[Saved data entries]
====

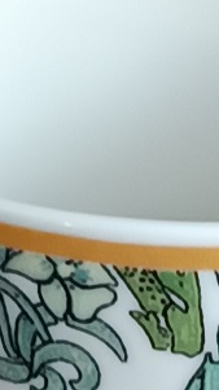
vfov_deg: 12.3
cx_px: 385
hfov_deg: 6.8
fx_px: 1799
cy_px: 105
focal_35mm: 174
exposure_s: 1/50
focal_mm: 5.31
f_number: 1.7
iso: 1198
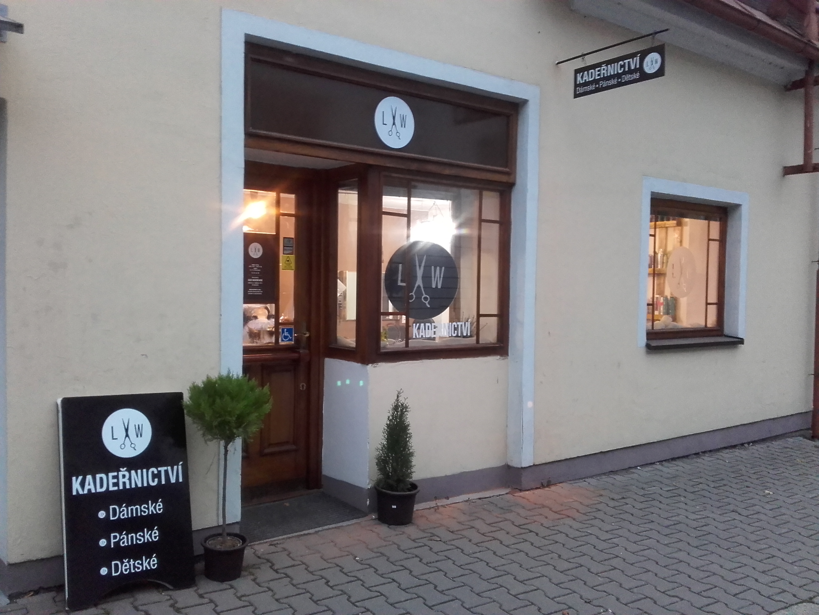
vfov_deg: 45.4
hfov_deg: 58.4
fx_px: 733
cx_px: 410
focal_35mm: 31
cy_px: 308
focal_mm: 3.3
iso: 160
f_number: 2.2
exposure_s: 1/13
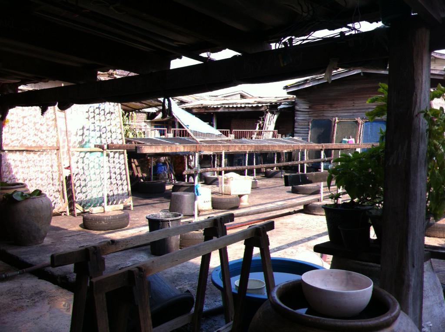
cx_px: 222
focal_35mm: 35
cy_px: 166
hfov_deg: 52.7
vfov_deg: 40.6
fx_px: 449
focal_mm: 3.85
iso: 80
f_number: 2.8
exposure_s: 1/318
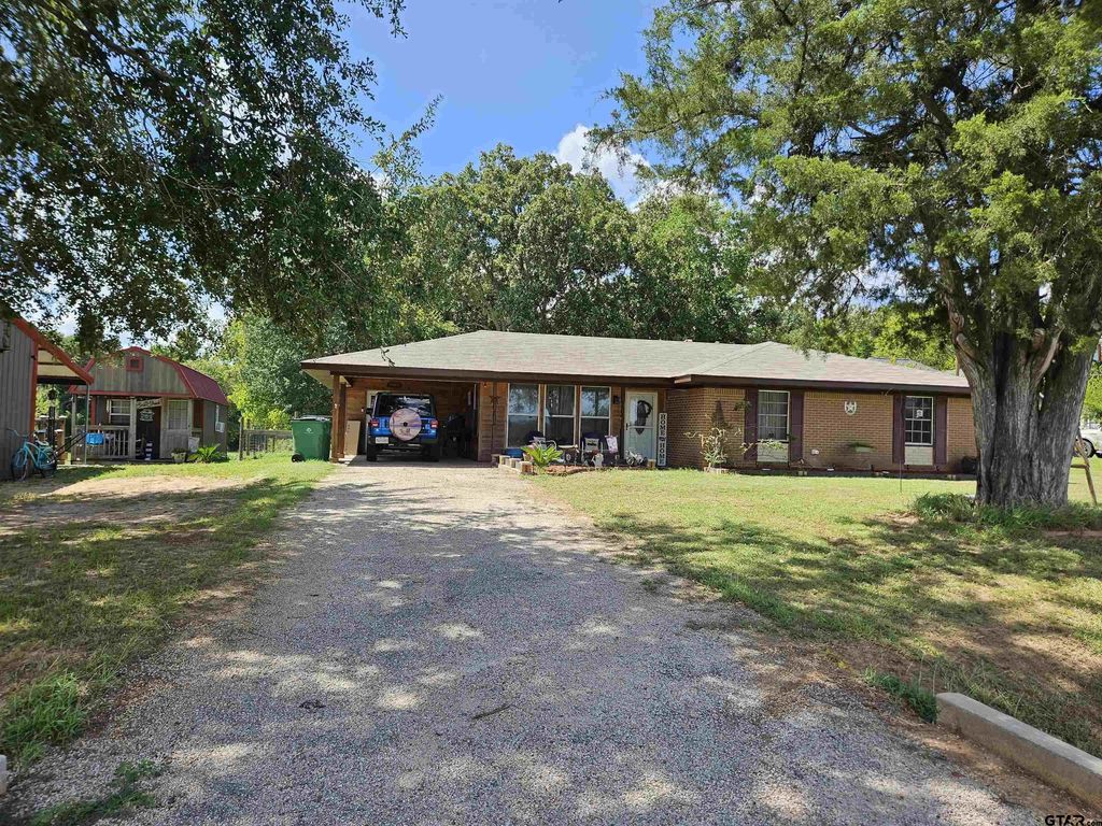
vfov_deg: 58.9
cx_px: 551
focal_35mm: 23
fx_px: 732
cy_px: 413
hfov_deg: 73.9
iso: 25
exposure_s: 1/814
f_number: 1.8
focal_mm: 5.4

====

Leaving the images out, return every record exactly.

• [Response]
vfov_deg: 12.3
cx_px: 385
hfov_deg: 6.8
fx_px: 1799
cy_px: 105
focal_35mm: 174
exposure_s: 1/50
focal_mm: 5.31
f_number: 1.7
iso: 1198
vfov_deg: 45.4
hfov_deg: 58.4
fx_px: 733
cx_px: 410
focal_35mm: 31
cy_px: 308
focal_mm: 3.3
iso: 160
f_number: 2.2
exposure_s: 1/13
cx_px: 222
focal_35mm: 35
cy_px: 166
hfov_deg: 52.7
vfov_deg: 40.6
fx_px: 449
focal_mm: 3.85
iso: 80
f_number: 2.8
exposure_s: 1/318
vfov_deg: 58.9
cx_px: 551
focal_35mm: 23
fx_px: 732
cy_px: 413
hfov_deg: 73.9
iso: 25
exposure_s: 1/814
f_number: 1.8
focal_mm: 5.4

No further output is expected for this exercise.